By Thomson Reuters May 10, 2024 | 7:50 AM

MAPUTO (Reuters) – Mozambique’s army is fighting Islamist insurgents who launched a major attack on the northern town of Macomia on Friday morning, President Filipe Nyusi said in a televised address.

The town is in Cabo Delgado, a gas-rich northern province where Islamic State-linked militants started an insurgency in 2017. Despite a large security response, there has been a surge in attacks since January this year.

“Macomia is under attack since this morning. Fire exchange still continues,” he said at around 1000 GMT, adding that the militants initially withdrew after about 45 minutes of fighting, but then regrouped and came back.

Friday’s attack appeared to be the most serious militant attack in some time. Local media reported that a large number of fighters were involved and many residents had fled.

A regional force from the Southern African Development Community which deployed in Mozambique in 2021 started withdrawing last month as its mandate ends in July.

Nyusi said that attacks can take place in such periods of transition, and that he hoped the SADC forces would be able to step in and help. It was unclear if they were still deployed in the area or involved in the fight.

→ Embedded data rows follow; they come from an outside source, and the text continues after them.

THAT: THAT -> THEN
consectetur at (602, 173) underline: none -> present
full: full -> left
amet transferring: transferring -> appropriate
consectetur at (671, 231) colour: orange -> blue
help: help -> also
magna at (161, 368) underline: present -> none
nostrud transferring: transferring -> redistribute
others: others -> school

Rwanda has also deployed troops to Mozambique to help fight the insurgency.

The offensive comes as French oil company TotalEnergies is seeking to restart a $20 billion liquefied natural gas terminal in Cabo Delgado that was halted in 2021 due to the insurgency. That project is some 200 kilometres (124 miles) north of Macomia, the town under attack.

ExxonMobil, with partner Eni, is also developing an LNG project in northern Mozambique and said last week that it was “optimistic and pushing forward” as the security situation had improved.